Título: Há uma bolha de crédito no Brasil? Ainda não
Autor: Carvalho, Marcelo
Fonte: Valor Econômico, 08/08/2011, Opinião, p. A12

O mercado hipotecário tem crescido rapidamente, mas de um ponto de partida baixo.

A experiência internacional sugere que as crises financeiras geralmente são precedidas por um "boom" de crédito. Na verdade, há evidências argumentando que o crescimento do crédito é o melhor alerta individual de futura instabilidade financeira. No Brasil, o crédito de fato tem crescido rapidamente, levando alguns observadores a argumentar que o Brasil pode estar a caminho de uma crise como a do "subprime" nos Estados Unidos. Alguns temem que o Brasil possa escorregar de uma expansão vigorosa para uma quebra generalizada.Será que o Brasil enfrenta hoje uma bolha de crédito, prestes a estourar? Minha opinião: Ainda não. De fato, o crédito vem se expandido rapidamente no Brasil. Mas existem vários fatores atenuantes, dando suporte à convicção de que o desastre não é inevitável. O crédito vem crescendo rapidamente, sim, mas a partir de um ponto de partida baixo; e tanto o Banco Central quanto os próprios bancos parecem bem cientes dos riscos envolvidos; medidas têm sido adotadas para esfriar as coisas; o sistema financeiro está bem capitalizado e regulamentado; e o histórico recente no lidar com crises cíclicas é encorajador. Como sempre, não há espaço para complacência. Supervisão adequada, um acompanhamento atento, e regulamentação prudencial permanecem ingredientes essenciais para evitar que uma expansão excessiva hoje se transforme em colapso financeiro amanhã. Em outras palavras: até aqui tudo bem, mas é sempre bom ficar de olho.

O crédito do Brasil tem crescido rapidamente nos últimos vários anos, a um ritmo anual de dois dígitos. Cresceu acima de 20% nas últimas leituras, mais rápido que o intervalo de 10%-15% que o Banco Central tem mencionado como um ritmo mais adequado. O estoque total de crédito já bate quase em 50% do PIB. Essa razão ainda não aparece particularmente elevada para padrões internacionais. Mas aumentou significativamente do patamar mais perto de 20% observado há cerca de uma década, em função de maior estabilidade macroeconômica, ampliação de horizontes de planejamento, tendência de declínio dos juros ao longo dos anos e maior penetração do crédito, em meio a emprego crescente e expansão da classe média.

Enquanto o crédito concedido a indivíduos foi o que mais cresceu, o crédito para as empresas mantém a maior participação no crédito total no Brasil.

◆ ◆ ◆

- [Enunciado da tarefa]:
Extraia do texto sobre crédito no Brasil, sem nenhuma alteração, o trecho que vai de "Título: Há uma" até "de partida baixo.". O material que vem a seguir não tem relação com o texto sobre crédito no Brasil.

◆ ◆ ◆

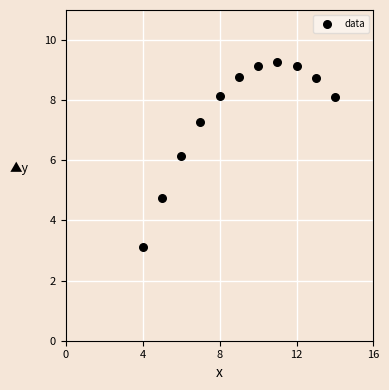

What Y value in the scatter plot is closest to 6?

6.1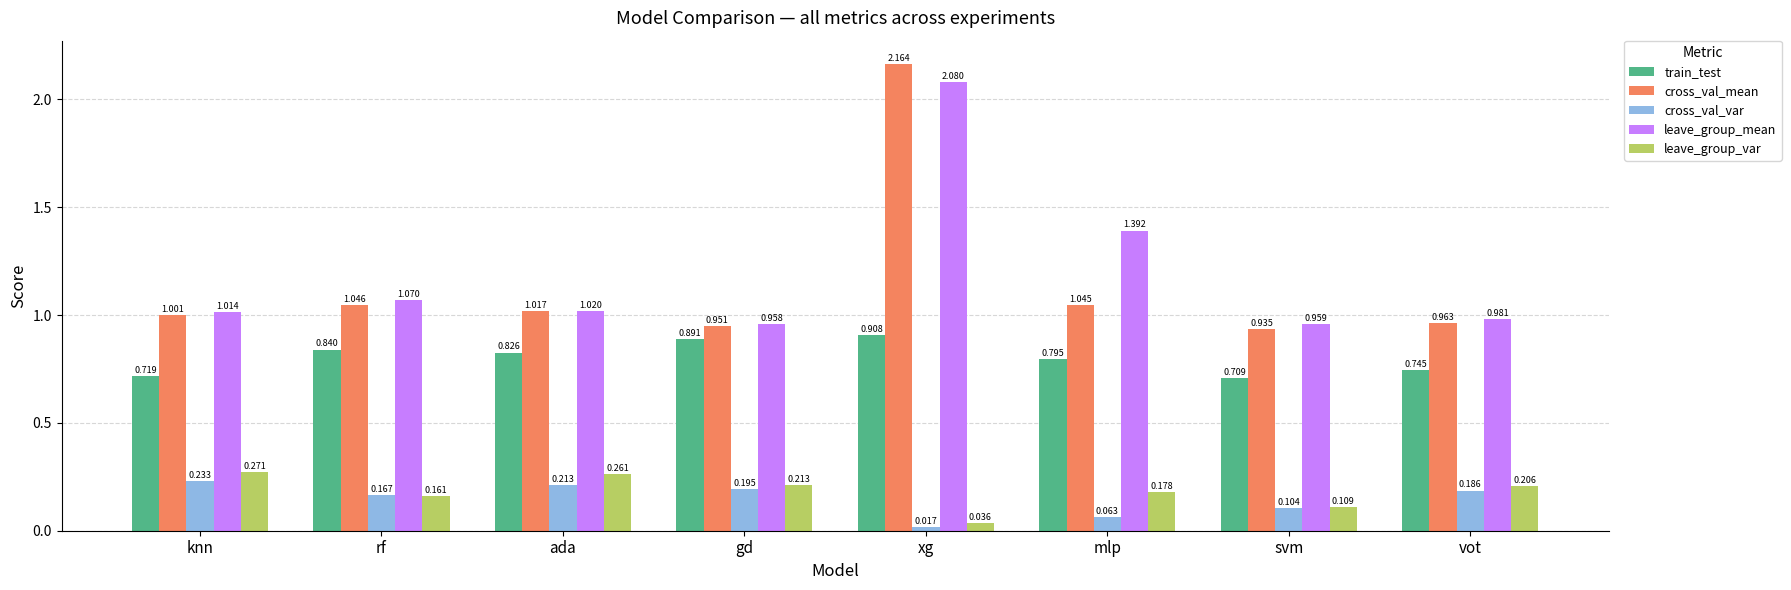

At which category is the sum across all series the highest?

xg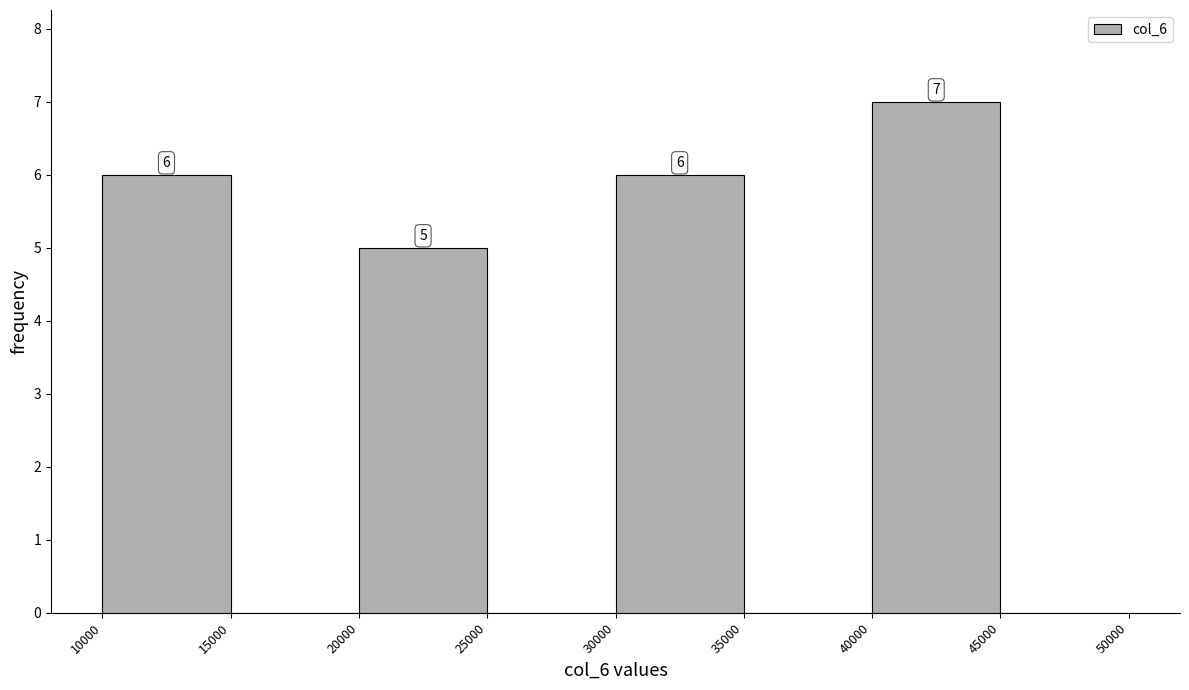

Over which range of the x-axis is the bar tallest?

40000 to 45000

◆ ◆ ◆

- [Resposta da tarefa]:
Título: Há uma bolha de crédito no Brasil? Ainda não
Autor: Carvalho, Marcelo
Fonte: Valor Econômico, 08/08/2011, Opinião, p. A12

O mercado hipotecário tem crescido rapidamente, mas de um ponto de partida baixo.